** RECORDED INFORMATION follows **

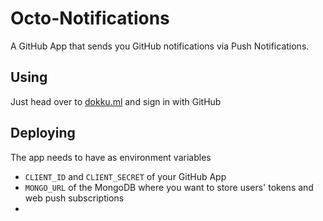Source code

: # Octo-Notifications

A GitHub App that sends you GitHub notifications via Push Notifications.

## Using

Just head over to [dokku.ml](https://dokku.ml) and sign in with GitHub

## Deploying

The app needs to have as environment variables

-   `CLIENT_ID` and `CLIENT_SECRET` of your GitHub App
-   `MONGO_URL` of the MongoDB where you want to store users' tokens and web push subscriptions
-

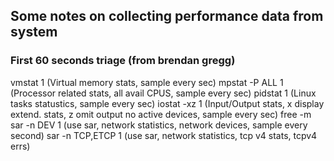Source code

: ## Some notes on collecting performance data from system 

### First 60 seconds triage (from brendan gregg) 

  vmstat 1         (Virtual memory stats, sample every sec)
  mpstat -P ALL 1  (Processor related stats, all avail CPUS, sample every sec)
  pidstat 1        (Linux tasks statustics, sample every sec)
  iostat -xz 1     (Input/Output stats, x display extend. stats, z omit output no active devices, sample every sec) 
  free -m
  sar -n DEV 1      (use sar, network statistics, network devices, sample every second)
  sar -n TCP,ETCP 1 (use sar, network statistics, tcp v4 stats, tcpv4 errs) 

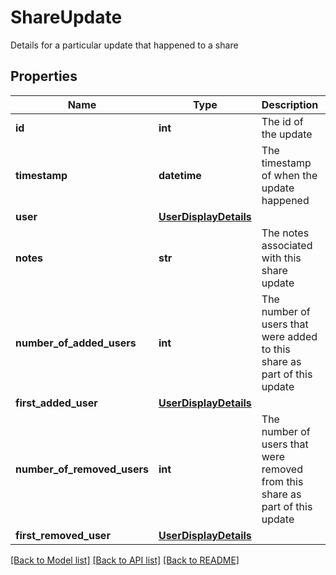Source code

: # ShareUpdate

Details for a particular update that happened to a share

## Properties
Name | Type | Description | Notes
------------ | ------------- | ------------- | -------------
**id** | **int** | The id of the update | 
**timestamp** | **datetime** | The timestamp of when the update happened | 
**user** | [**UserDisplayDetails**](UserDisplayDetails.md) |  | 
**notes** | **str** | The notes associated with this share update | 
**number_of_added_users** | **int** | The number of users that were added to this share as part of this update | 
**first_added_user** | [**UserDisplayDetails**](UserDisplayDetails.md) |  | 
**number_of_removed_users** | **int** | The number of users that were removed from this share as part of this update | 
**first_removed_user** | [**UserDisplayDetails**](UserDisplayDetails.md) |  | 

[[Back to Model list]](../README.md#documentation-for-models) [[Back to API list]](../README.md#documentation-for-api-endpoints) [[Back to README]](../README.md)


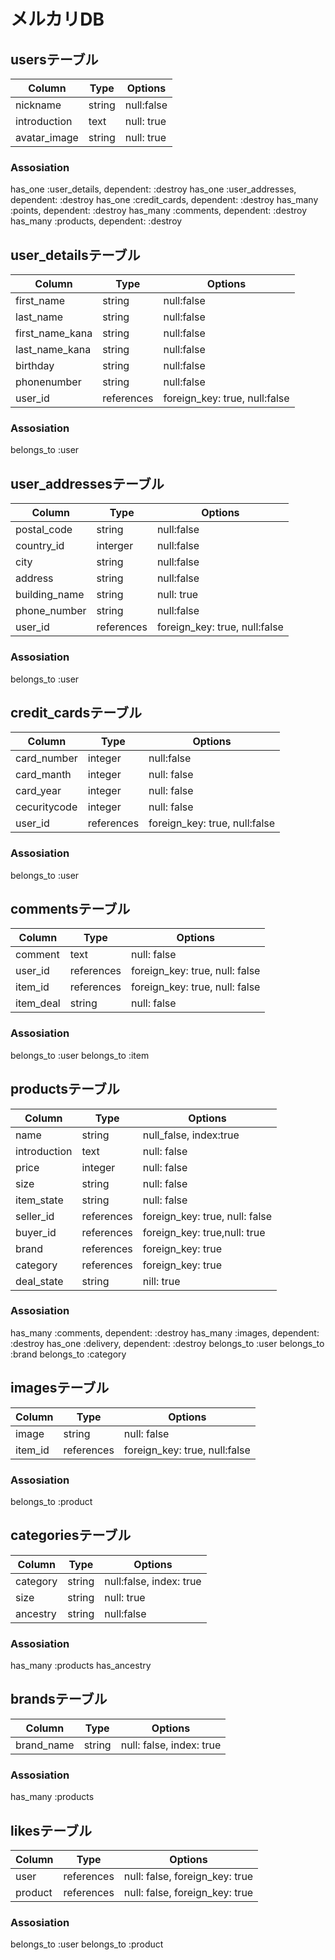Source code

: # メルカリDB

## usersテーブル
|Column|Type|Options|
|------|-----|------|
|nickname|string|null:false|
|introduction|text|null: true|
|avatar_image|string|null: true|

### Assosiation
has_one :user_details, dependent: :destroy
has_one :user_addresses, dependent: :destroy
has_one :credit_cards, dependent: :destroy
has_many :points, dependent: :destroy
has_many :comments, dependent: :destroy
has_many :products, dependent: :destroy

## user_detailsテーブル
|Column|Type|Options|
|------|-----|------|
|first_name|string|null:false|
|last_name|string|null:false|
|first_name_kana|string|null:false|
|last_name_kana|string|null:false|
|birthday|string|null:false|
|phonenumber|string|null:false|
|user_id|references|foreign_key: true, null:false|

### Assosiation
belongs_to :user

## user_addressesテーブル
|Column|Type|Options|
|------|-----|------|
|postal_code|string|null:false|
|country_id|interger|null:false|
|city|string|null:false|
|address|string|null:false|
|building_name|string|null: true|
|phone_number|string|null:false|
|user_id|references|foreign_key: true, null:false|

### Assosiation
belongs_to :user

## credit_cardsテーブル
|Column|Type|Options|
|------|-----|------|
|card_number|integer|null:false|
|card_manth|integer|null: false|
|card_year|integer|null: false|
|cecuritycode|integer|null: false|
|user_id|references|foreign_key: true, null:false|

### Assosiation
belongs_to :user

## commentsテーブル
|Column|Type|Options|
|------|-----|------|
|comment|text|null: false|
|user_id|references|foreign_key: true, null: false|
|item_id|references|foreign_key: true, null: false|
|item_deal|string|null: false|

### Assosiation
belongs_to :user
belongs_to :item



## productsテーブル
|Column|Type|Options|
|------|-----|------|
|name|string|null_false, index:true|
|introduction|text|null: false|
|price|integer|null: false|
|size|string|null: false|
|item_state|string|null: false|
|seller_id|references|foreign_key: true, null: false|
|buyer_id|references|foreign_key: true,null: true|
|brand|references|foreign_key: true|
|category|references|foreign_key: true|
|deal_state|string|nill: true|

### Assosiation
has_many :comments, dependent: :destroy
has_many :images, dependent: :destroy
has_one :delivery, dependent: :destroy
belongs_to :user
belongs_to :brand
belongs_to :category


## imagesテーブル
|Column|Type|Options|
|------|-----|------|
|image|string|null: false|
|item_id|references|foreign_key: true, null:false|

### Assosiation
belongs_to :product


## categoriesテーブル
|Column|Type|Options|
|------|-----|------|
|category|string|null:false, index: true|
|size|string|null: true|
|ancestry|string|null:false|

### Assosiation
has_many :products
has_ancestry


## brandsテーブル
|Column|Type|Options|
|------|-----|------|
|brand_name|string|null: false, index: true|

### Assosiation
has_many :products

## likesテーブル
|Column|Type|Options|
|------|-----|------|
|user|references|null: false, foreign_key: true|
|product|references|null: false, foreign_key: true|

### Assosiation
belongs_to :user
belongs_to :product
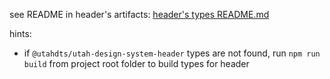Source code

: see README in header's artifacts: [header's types README.md](../../utah-design-system-header/artifacts/README.md)

hints:
* if `@utahdts/utah-design-system-header` types are not found, run `npm run build` from project root folder to build types for header
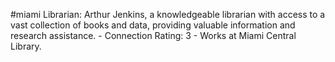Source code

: #miami 
Librarian: Arthur Jenkins, a knowledgeable librarian with access to a vast collection of books and data, providing valuable information and research assistance. - Connection Rating: 3 - Works at Miami Central Library.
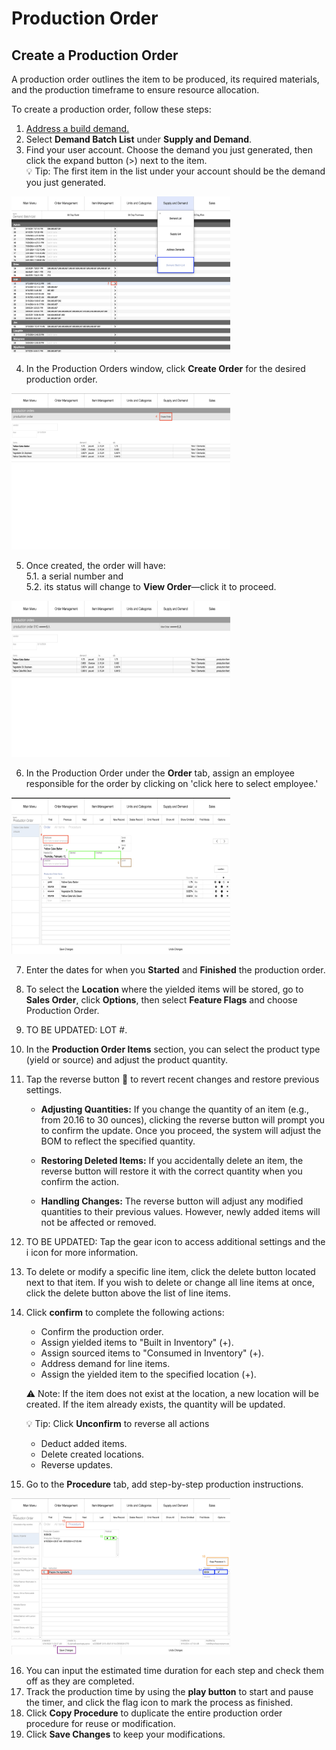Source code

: # Production Order

## Create a Production Order

A production order outlines the item to be produced, its required materials, and the production timeframe to ensure resource allocation.

To create a production order, follow these steps:

1. [Address a build demand.](https://github.com/Fx-Professional-Services/HorizonDocs/blob/sales_order/Horizon%20User%20Guide/05%20Orders/Address%20Demand.md#build-demand) 
2. Select **Demand Batch List** under **Supply and Demand**.
3. Find your user account. Choose the demand you just generated, then click the expand button (>) next to the item. <br>
 💡 Tip: The first item in the list under your account should be the demand you just generated.

<img src="https://github.com/Fx-Professional-Services/HorizonDocs/blob/staging/Horizon%20User%20Guide/00%20Assets/25_demand_batch_list.png" width="350" height="250">

4. In the Production Orders window, click **Create Order** for the desired production order.

<img src="https://github.com/Fx-Professional-Services/HorizonDocs/blob/staging/Horizon%20User%20Guide/00%20Assets/30_create_order.png" width="350" height="250">

5. Once created, the order will have: <br>
	5.1. a serial number and <br> 
	5.2. its status will change to **View Order**—click it to proceed. <br>
<img src="https://github.com/Fx-Professional-Services/HorizonDocs/blob/staging/Horizon%20User%20Guide/00%20Assets/29_view_order.png" width="350" height="250">

6. In the Production Order under the **Order** tab, assign an employee responsible for the order by clicking on 'click here to select employee.'

<img src="https://github.com/Fx-Professional-Services/HorizonDocs/blob/staging/Horizon%20User%20Guide/00%20Assets/24_production_order_tab.png" width="350" height="250">

7. Enter the dates for when you **Started** and **Finished** the production order.
8.  To select the **Location** where the yielded items will be stored, go to **Sales Order**, click **Options**, then select **Feature Flags** and choose Production Order.  
9. TO BE UPDATED: LOT #. 
10. In the **Production Order Items** section, you can select the product type (yield or source) and adjust the product quantity. 
11. Tap the reverse button 🔄 to revert recent changes and restore previous settings.

	- **Adjusting Quantities:** If you change the quantity of an item (e.g., from 20.16 to 30 ounces), clicking the reverse button will prompt you to confirm the update. Once you proceed, the system will adjust the BOM to reflect the specified quantity.
	
	- **Restoring Deleted Items:** If you accidentally delete an item, the reverse button will restore it with the correct quantity when you confirm the action.
	
	- **Handling Changes:** The reverse button will adjust any modified quantities to their previous values. However, newly added items will not be affected or removed.
	
12. TO BE UPDATED: Tap the gear icon to access additional settings and  the i icon for more information.
13. To delete or modify a specific line item, click the delete button located next to that item. If you wish to delete or change all line items at once, click the delete button above the list of line items.
14. Click **confirm** to complete the following actions:
	- Confirm the production order.
	- Assign yielded items to "Built in Inventory" (+).
	- Assign sourced items to "Consumed in Inventory" (+).
	- Address demand for line items.
	- Assign the yielded item to the specified location (+).

	⚠️ Note: If the item does not exist at the location, a new location will be created. If the item already exists, the quantity will be updated.
	
	 💡 Tip: Click **Unconfirm** to reverse all actions
	- Deduct added items.
	- Delete created locations.
	- Reverse updates.

15. Go to the **Procedure** tab, add step-by-step production instructions. 

<img src="https://github.com/Fx-Professional-Services/HorizonDocs/blob/staging/Horizon%20User%20Guide/00%20Assets/26_procedure_tab.png" width="350" height="250">

16. You can input the estimated time duration for each step and check them off as they are completed.
17. Track the production time by using the **play button** to start and pause the timer, and click the flag icon to mark the process as finished.
18. Click **Copy Procedure** to duplicate the entire production order procedure for reuse or modification.
19. Click **Save Changes** to keep your modifications. 






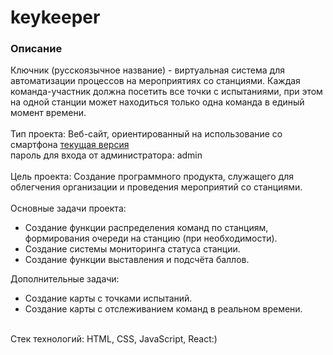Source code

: # keykeeper
### Описание
 Ключник (русскоязычное название) - виртуальная система для автоматизации процессов на мероприятиях со станциями. Каждая команда-участник должна посетить все точки с испытаниями, при этом на одной станции может находиться только одна команда в единый момент времени.
\
\
Тип проекта: Веб-сайт, ориентированный на использование со смартфона
[текущая версия](https://cnehle.github.io/keykeeper/)
\
пароль для входа от администратора: admin
\
\
Цель проекта: Создание программного продукта, служащего для облегчения организации и проведения мероприятий со станциями.\
\
Основные задачи проекта: 
- Создание функции распределения команд по станциям, формирования очереди на станцию (при необходимости).
- Создание системы мониторинга статуса станции.
- Создание функции выставления и подсчёта баллов.

Дополнительные задачи:
- Создание карты с точками испытаний.
- Создание карты с отслеживанием команд в реальном времени.

\
Стек технологий: HTML, CSS, JavaScript, React:)

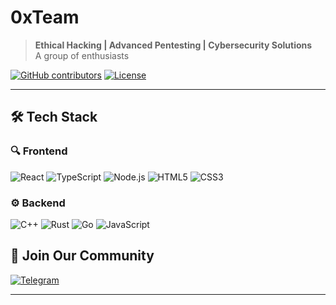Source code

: # 0xTeam

> **Ethical Hacking | Advanced Pentesting | Cybersecurity Solutions**  
> A group of enthusiasts

[![GitHub contributors](https://img.shields.io/github/contributors/0x-Team/ClipByte)](https://github.com/0x-Team/0xNova)
[![License](https://img.shields.io/badge/license-MIT-red)](LICENSE)

---

## 🛠 Tech Stack

### 🔍 Frontend
![React](https://img.shields.io/badge/React-20232A?style=for-the-badge&logo=react&color=4A4A4A)
![TypeScript](https://img.shields.io/badge/TypeScript-007ACC?style=for-the-badge&logo=typescript&color=4A4A4A)
![Node.js](https://img.shields.io/badge/Node.js-43853D?style=for-the-badge&logo=node.js&color=4A4A4A)
![HTML5](https://img.shields.io/badge/HTML5-E34F26?style=for-the-badge&logo=html5&color=4A4A4A)
![CSS3](https://img.shields.io/badge/CSS3-1572B6?style=for-the-badge&logo=css3&color=4A4A4A)

### ⚙ Backend
![C++](https://img.shields.io/badge/C++-00599C?style=for-the-badge&logo=c%2B%2B&color=4A4A4A)
![Rust](https://img.shields.io/badge/Rust-000000?style=for-the-badge&logo=rust&color=4A4A4A)
![Go](https://img.shields.io/badge/Go-00ADD8?style=for-the-badge&logo=go&color=4A4A4A)
![JavaScript](https://img.shields.io/badge/JavaScript-F7DF1E?style=for-the-badge&logo=javascript&color=4A4A4A)

## 🤝 Join Our Community

[![Telegram](https://img.shields.io/badge/Telegram-2CA5E0?style=for-the-badge&logo=telegram&color=4A4A4A)](https://t.me/zerox_team)

---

** End of RECORDED INFORMATION **

YOUR ASSIGNMENT |
Gather every line of the data above that contains the word "sample".

ANSWER AREA |
  vmstat 1         (Virtual memory stats, sample every sec)
  mpstat -P ALL 1  (Processor related stats, all avail CPUS, sample every sec)
  pidstat 1        (Linux tasks statustics, sample every sec)
  iostat -xz 1     (Input/Output stats, x display extend. stats, z omit output no active devices, sample every sec) 
  sar -n DEV 1      (use sar, network statistics, network devices, sample every second)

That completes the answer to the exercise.